* Texte source
=-=-=-=-=
L’art pourrait-il émerveiller la réalité ?
On en retrouve aussi des traces à la Biennale du Whitney, que les deux commissaires Chrissie Iles et Meg Onli ont titré Encore mieux que la réalité ; comme si les artistes avaient, selon elles, cette capacité à explorer “la perméabilité des relations entre l’esprit et le corps, la fluidité de l’identité et la précarité croissante des mondes naturels et construits qui nous entourent”.
L’art pourrait-il émerveiller la réalité, sinon inviter à la transformer ? “We must stop imagining apocalypse/genocide + we must imagine liberation” : les néons lumineux de l’installation de l’artiste native-américaine Demian DinéYazhi’, placés devant les fenêtres du quatrième étage du musée new-yorkais pour pouvoir être visibles depuis la rue (où des lettres clignotantes révèlent aussi le message “Free Palestine”) traduit à sa manière un ethos artistique actuel animé par l’exigence de justice et d’imagination critique.
Alors, dans le chaos du monde, “comment vivre maintenant ?“. Comme un écho aux deux biennales, l’événement que propose cette semaine la philosophe Judith Butler au Centre Pompidou interroge, à travers des projections, rencontres et performances, cette aspiration des artistes pour d’autres futurs de la politique, conjurant les fléaux de l’autoritarisme, des corps exploités et invisibilisés… Soucieuse de ne pas parasiter l’événement, après ses récentes déclarations sur Gaza, Judith Butler a décidé de rester extérieure aux échanges. Les intervenant·es qu’elle a convié·es (Paul B. Preciado, Laure Murat, Anne F. Garréta, Maria José Contreras, Nacira Guénif, Michel Feher, Mathieu Potte-Bonneville…) repenseront à ses côtés les normes qui rendent les vies “invivables” en imaginant des formes pour un monde également vivable pour tous·tes.
=-=-=-=-=
* Extrait des données
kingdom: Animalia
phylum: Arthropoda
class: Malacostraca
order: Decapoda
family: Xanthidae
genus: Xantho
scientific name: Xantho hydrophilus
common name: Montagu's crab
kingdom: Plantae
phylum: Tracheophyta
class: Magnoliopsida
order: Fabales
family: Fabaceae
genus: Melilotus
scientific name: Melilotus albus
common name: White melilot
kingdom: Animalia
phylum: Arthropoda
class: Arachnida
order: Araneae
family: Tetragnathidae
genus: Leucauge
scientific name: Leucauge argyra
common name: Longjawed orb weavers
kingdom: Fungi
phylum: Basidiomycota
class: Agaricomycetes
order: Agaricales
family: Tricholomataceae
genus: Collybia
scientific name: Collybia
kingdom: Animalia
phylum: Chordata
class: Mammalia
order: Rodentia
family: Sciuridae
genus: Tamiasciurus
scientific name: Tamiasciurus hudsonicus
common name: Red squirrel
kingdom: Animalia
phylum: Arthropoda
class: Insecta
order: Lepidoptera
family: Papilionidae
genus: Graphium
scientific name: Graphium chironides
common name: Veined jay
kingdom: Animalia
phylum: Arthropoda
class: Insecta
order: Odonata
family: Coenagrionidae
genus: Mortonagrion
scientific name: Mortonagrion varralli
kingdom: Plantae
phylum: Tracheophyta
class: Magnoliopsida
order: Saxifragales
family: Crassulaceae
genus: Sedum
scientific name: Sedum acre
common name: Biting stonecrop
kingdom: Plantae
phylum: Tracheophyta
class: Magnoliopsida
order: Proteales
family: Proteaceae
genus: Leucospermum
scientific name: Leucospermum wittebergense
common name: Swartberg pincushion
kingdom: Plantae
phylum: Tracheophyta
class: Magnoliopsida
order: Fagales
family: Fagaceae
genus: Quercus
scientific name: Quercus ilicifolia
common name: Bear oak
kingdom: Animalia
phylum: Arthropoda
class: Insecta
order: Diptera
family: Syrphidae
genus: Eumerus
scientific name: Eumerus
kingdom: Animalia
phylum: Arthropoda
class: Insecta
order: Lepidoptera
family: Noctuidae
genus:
=-=-=-=-=
* Travail à faire
[A] Traduisez en anglais cette phrase du texte source : « Soucieuse de ne pas parasiter l’événement, après ses récentes déclarations sur Gaza, Judith Butler a décidé de rester extérieure aux échanges. »
[B] Retranscrivez fidèlement tout le passage du texte source qui va de « L’art pourrait-il émerveiller la réalité, sinon » jusqu’à « et d’imagination critique. ».

* Réponses par tâche
[A] Wary of disrupting the event after her recent statements about Gaza, Judith Butler decided to stay out of the discussions.

[B]
L’art pourrait-il émerveiller la réalité, sinon inviter à la transformer ? “We must stop imagining apocalypse/genocide + we must imagine liberation” : les néons lumineux de l’installation de l’artiste native-américaine Demian DinéYazhi’, placés devant les fenêtres du quatrième étage du musée new-yorkais pour pouvoir être visibles depuis la rue (où des lettres clignotantes révèlent aussi le message “Free Palestine”) traduit à sa manière un ethos artistique actuel animé par l’exigence de justice et d’imagination critique.